Considerar el envejecimiento en las clasificaciones internacionales de enfermedad (como el CIE de la OMS) genera un intenso debate ético, social, pero también económico. Con entusiastas defensores a favor tanto como férreos detractores, lo que sí, difícilmente la salud pública en Argentina dé curso a este tipo de tratamientos.
Sumar años a la vida o vida a los años
El envejecimiento es una enfermedad y se trata, según nuevo enfoque de la ciencia
¿Es el envejecimiento un proceso natural o una enfermedad? La ciencia incuba un nuevo enfoque sobre la salud humana. ¿Agregar años a la vida o vida a los años?
Les conviene a la industria farmacéutica, porque podría obtener aprobación para ensayos clínicos de medicamentos "geroprotectores" en personas sanas, que permitirían pasar de una medicina reactiva a una proactiva, lo cual -aducen- atacaría de raíz las patologías crónicas antes que se manifiesten.
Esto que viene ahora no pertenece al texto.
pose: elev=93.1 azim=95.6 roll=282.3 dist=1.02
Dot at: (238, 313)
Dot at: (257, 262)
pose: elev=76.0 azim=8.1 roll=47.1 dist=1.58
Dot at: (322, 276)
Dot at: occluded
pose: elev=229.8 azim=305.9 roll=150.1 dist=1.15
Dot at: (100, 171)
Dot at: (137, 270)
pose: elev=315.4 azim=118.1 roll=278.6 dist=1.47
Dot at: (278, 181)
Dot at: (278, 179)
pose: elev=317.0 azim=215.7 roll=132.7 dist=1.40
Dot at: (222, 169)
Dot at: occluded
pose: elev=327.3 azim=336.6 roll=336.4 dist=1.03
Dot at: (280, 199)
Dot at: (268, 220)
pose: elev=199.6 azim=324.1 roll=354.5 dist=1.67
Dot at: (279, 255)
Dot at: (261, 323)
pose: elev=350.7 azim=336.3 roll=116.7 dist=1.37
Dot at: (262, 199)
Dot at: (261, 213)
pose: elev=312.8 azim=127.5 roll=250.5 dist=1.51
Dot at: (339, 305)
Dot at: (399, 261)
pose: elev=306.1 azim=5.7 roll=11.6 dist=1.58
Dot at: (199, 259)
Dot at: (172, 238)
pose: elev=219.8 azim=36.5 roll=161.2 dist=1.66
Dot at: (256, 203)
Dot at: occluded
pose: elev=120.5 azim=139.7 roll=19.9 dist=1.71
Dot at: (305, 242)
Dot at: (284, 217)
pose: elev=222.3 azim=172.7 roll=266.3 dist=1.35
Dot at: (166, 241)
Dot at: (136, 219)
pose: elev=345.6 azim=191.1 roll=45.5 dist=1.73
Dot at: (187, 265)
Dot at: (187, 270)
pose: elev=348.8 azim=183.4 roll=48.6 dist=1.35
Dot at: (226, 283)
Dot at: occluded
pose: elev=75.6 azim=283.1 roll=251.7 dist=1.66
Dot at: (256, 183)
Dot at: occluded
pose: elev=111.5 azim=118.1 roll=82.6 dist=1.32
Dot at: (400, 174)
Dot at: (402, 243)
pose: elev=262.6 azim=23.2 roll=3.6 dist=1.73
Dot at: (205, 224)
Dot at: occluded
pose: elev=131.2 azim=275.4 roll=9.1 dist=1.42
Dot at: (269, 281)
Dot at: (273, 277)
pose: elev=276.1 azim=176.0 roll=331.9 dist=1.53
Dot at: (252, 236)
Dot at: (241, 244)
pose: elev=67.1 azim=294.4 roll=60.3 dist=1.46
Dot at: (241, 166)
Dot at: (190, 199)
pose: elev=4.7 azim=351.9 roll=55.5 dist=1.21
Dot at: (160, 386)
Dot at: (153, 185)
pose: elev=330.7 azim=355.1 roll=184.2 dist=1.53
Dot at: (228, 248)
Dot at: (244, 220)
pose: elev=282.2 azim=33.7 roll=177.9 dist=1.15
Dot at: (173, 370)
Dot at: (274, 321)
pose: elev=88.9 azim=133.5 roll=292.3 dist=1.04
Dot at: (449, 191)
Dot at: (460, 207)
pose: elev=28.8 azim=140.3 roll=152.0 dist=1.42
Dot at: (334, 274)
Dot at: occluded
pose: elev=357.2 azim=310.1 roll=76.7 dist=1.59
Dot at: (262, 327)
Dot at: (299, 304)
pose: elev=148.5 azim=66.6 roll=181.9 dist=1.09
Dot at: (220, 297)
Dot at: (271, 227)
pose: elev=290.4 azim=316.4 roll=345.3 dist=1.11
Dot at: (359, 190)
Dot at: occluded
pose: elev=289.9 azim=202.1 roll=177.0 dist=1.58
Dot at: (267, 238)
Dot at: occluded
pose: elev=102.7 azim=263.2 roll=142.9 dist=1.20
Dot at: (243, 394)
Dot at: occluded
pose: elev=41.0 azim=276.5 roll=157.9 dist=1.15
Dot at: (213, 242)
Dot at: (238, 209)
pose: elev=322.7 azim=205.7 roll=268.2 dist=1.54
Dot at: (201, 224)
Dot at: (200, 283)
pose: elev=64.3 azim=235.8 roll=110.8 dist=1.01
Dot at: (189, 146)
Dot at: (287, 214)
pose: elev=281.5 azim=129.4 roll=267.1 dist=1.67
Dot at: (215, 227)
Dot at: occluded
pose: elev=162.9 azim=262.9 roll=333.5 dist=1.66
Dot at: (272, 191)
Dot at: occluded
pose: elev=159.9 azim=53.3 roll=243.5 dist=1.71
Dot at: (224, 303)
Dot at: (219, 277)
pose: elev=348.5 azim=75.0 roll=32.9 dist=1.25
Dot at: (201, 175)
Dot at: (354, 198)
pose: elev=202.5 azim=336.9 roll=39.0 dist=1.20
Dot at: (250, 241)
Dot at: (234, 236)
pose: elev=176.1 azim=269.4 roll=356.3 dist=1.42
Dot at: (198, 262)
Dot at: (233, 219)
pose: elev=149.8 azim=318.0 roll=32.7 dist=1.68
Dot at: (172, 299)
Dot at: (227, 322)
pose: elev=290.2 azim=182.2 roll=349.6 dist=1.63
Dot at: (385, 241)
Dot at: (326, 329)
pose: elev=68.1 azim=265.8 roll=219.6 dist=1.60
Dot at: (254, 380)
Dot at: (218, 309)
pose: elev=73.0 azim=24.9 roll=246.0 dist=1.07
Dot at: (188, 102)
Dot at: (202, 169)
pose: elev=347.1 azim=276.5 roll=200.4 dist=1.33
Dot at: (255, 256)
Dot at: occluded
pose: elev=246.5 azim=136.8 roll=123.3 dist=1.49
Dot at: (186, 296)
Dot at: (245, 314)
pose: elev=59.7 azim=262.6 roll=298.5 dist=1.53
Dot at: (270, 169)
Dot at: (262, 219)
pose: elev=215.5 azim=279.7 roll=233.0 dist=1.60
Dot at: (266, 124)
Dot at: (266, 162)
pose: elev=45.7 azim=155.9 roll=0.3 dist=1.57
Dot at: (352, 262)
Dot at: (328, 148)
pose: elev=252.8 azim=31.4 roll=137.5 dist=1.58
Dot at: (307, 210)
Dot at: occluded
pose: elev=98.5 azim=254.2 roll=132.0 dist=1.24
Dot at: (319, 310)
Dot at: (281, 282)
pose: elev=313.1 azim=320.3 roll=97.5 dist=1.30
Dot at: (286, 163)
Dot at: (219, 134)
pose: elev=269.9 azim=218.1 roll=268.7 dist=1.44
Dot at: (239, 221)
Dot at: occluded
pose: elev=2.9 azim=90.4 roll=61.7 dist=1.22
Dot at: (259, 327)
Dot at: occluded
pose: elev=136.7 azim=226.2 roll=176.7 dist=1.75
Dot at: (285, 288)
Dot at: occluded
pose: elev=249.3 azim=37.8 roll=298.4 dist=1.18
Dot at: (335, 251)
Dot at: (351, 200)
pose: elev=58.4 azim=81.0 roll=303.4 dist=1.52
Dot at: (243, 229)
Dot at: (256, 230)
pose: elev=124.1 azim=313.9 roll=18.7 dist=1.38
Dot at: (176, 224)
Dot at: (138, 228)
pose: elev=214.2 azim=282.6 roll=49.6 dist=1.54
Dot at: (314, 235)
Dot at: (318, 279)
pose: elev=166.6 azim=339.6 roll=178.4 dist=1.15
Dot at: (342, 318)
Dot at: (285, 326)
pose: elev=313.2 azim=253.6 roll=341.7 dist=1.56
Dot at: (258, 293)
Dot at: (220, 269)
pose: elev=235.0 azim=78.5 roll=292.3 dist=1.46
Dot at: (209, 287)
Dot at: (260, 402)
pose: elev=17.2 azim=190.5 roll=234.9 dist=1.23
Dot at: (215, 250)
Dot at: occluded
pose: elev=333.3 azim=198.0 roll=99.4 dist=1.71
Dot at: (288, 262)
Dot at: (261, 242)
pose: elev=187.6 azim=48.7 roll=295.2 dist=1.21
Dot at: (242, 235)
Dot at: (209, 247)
La argumentación en contra advierte de un eventual etiquetamiento de miles de millones de personas mayores como "enfermas" y que, al ser el envejecimiento un proceso biológico intrínseco, llamarlo enfermedad sería un error conceptual que ignora la evolución natural, de acuerdo con un artículo titulado "¿Es el envejecimiento la enfermedad ´madre´?", que publicó https://noticiasdelaciencia.com/.
El envejecimiento, entre lo natural y lo patológico
Más allá de cómo se lo denomine, lo cierto es que la frontera entre lo natural y lo patológico se está difuminando.
La ciencia apunta a ralentizar los mecanismos del envejecimiento no solo para sumar años a la vida, sino vida a los años.
La investigación actualmente busca aumentar la esperanza de vida con salud. Son notables los avances en fármacos diseñados para eliminar selectivamente las células senescentes, en el uso de factores de transcripción para "resetear" el reloj epigenético de las células, devolviéndoles un estado juvenil y en las moléculas que ayudan a reparar el ADN y mejorar el metabolismo energético.
La medicina moderna actúa ante el cáncer, Alzheimer, diabetes tipo 2), sin tener en cuenta que el principal factor de riesgo para todas estas patologías es el paso del tiempo.
Qué define una enfermedad
Para que la ciencia considere algo como una enfermedad, debe identificar sus mecanismos.
En 2013 (y actualizado recientemente), se definieron los marcadores del envejecimiento, que incluyen los daños que acumula cada ADN, el acortamiento de las "capuchas" protectoras de nuestros cromosomas, las células "zombis" que dejan de dividirse pero secretan sustancias inflamatorias dañinas y que las centrales energéticas dejan de funcionar eficientemente.
Los 60 de hoy son los 40 de antes
Mientras los microscopios están a full en los laboratorios, puertas afuera nada rompe la paz como el paso del tiempo. O al menos eso se creía hasta que la ciencia y el marketing decretaron que los 60 años de edad son los nuevos 40.
Hoy, la cultura de la longevidad abraza la filosofía del "bienestar total" y transforma la imagen de la mediana edad, con el aditamento de que ahora la presión no busca solo salud, sino una "longevidad sexual" eterna, según el artículo "El fin de la vejez como la conocíamos" aparecido en Bloomberg.
Ryan Neinstein, un cirujano plástico top en Manhattan, explica: "Cuando nuestros viejos tenían 50, eso era casi el comienzo de la ancianidad. Ahora, mis pacientes de esa edad corren triatlones, arman empresas, salen de levante después de un divorcio y crían hijos chiquitos".
Jubilarse debería implicar sólo cambiar horarios
Y está el ejemplo que da de Karl Smith, de 68 años, quien le da duro a la bici y levanta pesas en San Diego. No usa hormonas ni láser, solo disciplina.
"Una persona sana tiene mil deseos; una enferma solo tiene uno", dice con una sonrisa.
Hace poco ganó un concurso de flexiones contra pibes de 20 años. Metió 73 repeticiones. Está firmemente convencido de que una persona, al jubilarse, no se convierte en otro. Se sigue siendo el mismo, pero con otros horarios.
Y en ese nuevo escenario, quizás sentirse (y verse) bien sea la mejor inversión para no quedar "afuera" antes de tiempo, pontifica.
Asimismo, por el lado de la ciencia, este siglo XXI podría ser recordado como el momento en que la humanidad dejó de ver la decadencia biológica como una obligación para empezar a verla como un reto técnico superable.
La Organización Mundial de la Salud (OMS) ya incluyó en 2018 un código relacionado con el "declive de la capacidad intrínseca asociada a la edad", un paso tímido pero significativo hacia esta nueva visión.